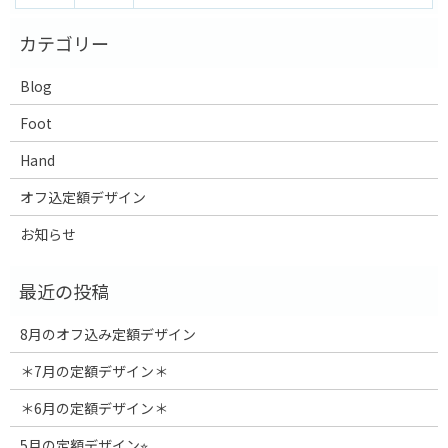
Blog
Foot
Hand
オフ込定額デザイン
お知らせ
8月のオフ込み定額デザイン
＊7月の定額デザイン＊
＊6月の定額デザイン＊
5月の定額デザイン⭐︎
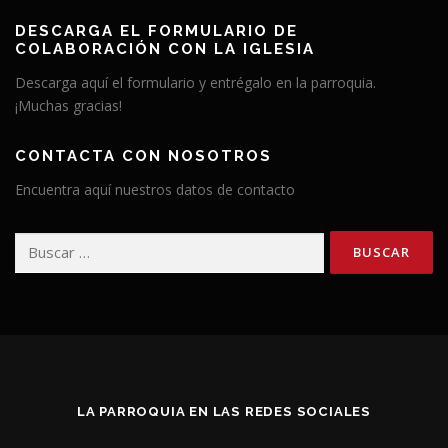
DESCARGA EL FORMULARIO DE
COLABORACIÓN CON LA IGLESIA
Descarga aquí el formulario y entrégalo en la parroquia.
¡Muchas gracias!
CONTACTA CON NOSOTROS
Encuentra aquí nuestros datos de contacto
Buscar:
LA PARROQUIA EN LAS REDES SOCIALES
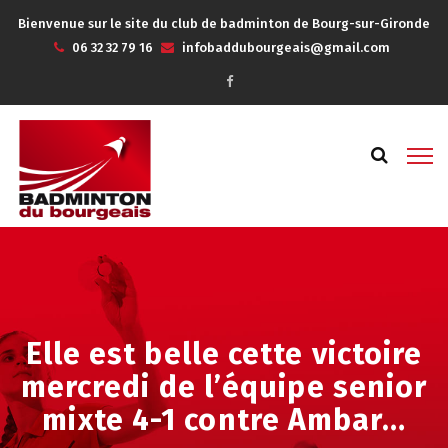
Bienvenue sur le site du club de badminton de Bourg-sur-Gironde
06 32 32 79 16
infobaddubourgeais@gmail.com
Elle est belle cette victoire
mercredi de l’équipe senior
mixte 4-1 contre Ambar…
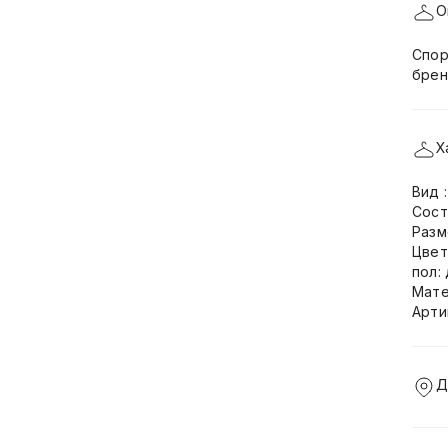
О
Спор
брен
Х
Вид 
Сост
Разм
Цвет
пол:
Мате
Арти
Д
****
Exercise brief =>
Only the lines containing "aquí" are needed; pull them out of the listing.

Reply to the task =>
Descarga aquí el formulario y entrégalo en la parroquia.
Encuentra aquí nuestros datos de contacto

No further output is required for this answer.